§ Task details: Convert the text lines of all the entries below into a Markdown table with the columns Row and Line. Number each row, skip blank lines, and leave the pictures out.

=======

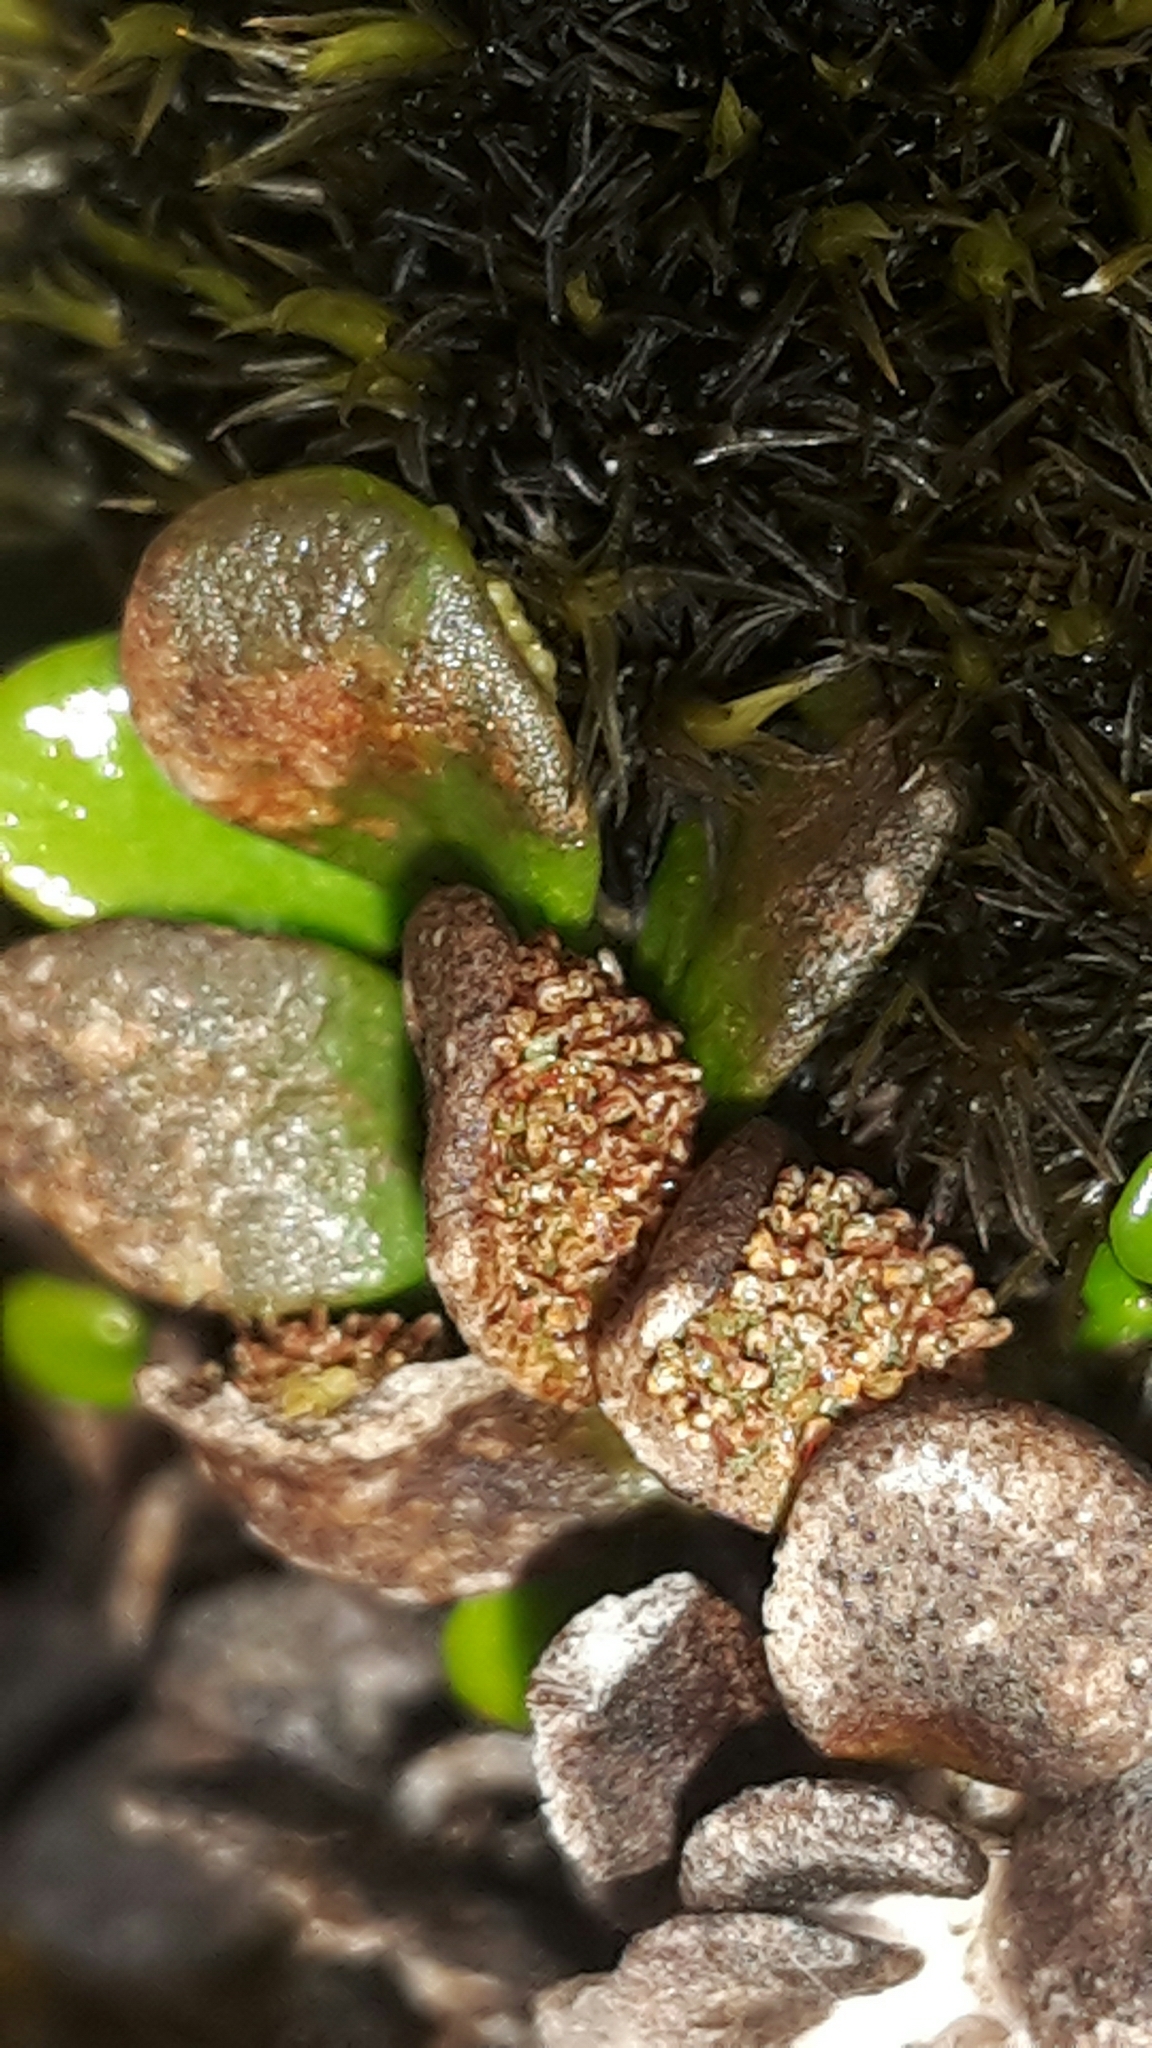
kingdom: Plantae
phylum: Tracheophyta
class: Polypodiopsida
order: Polypodiales
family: Polypodiaceae
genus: Notogrammitis
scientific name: Notogrammitis crassior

=======

§ Reply:
| Row | Line |
|---|---|
| 1 | kingdom: Plantae |
| 2 | phylum: Tracheophyta |
| 3 | class: Polypodiopsida |
| 4 | order: Polypodiales |
| 5 | family: Polypodiaceae |
| 6 | genus: Notogrammitis |
| 7 | scientific name: Notogrammitis crassior |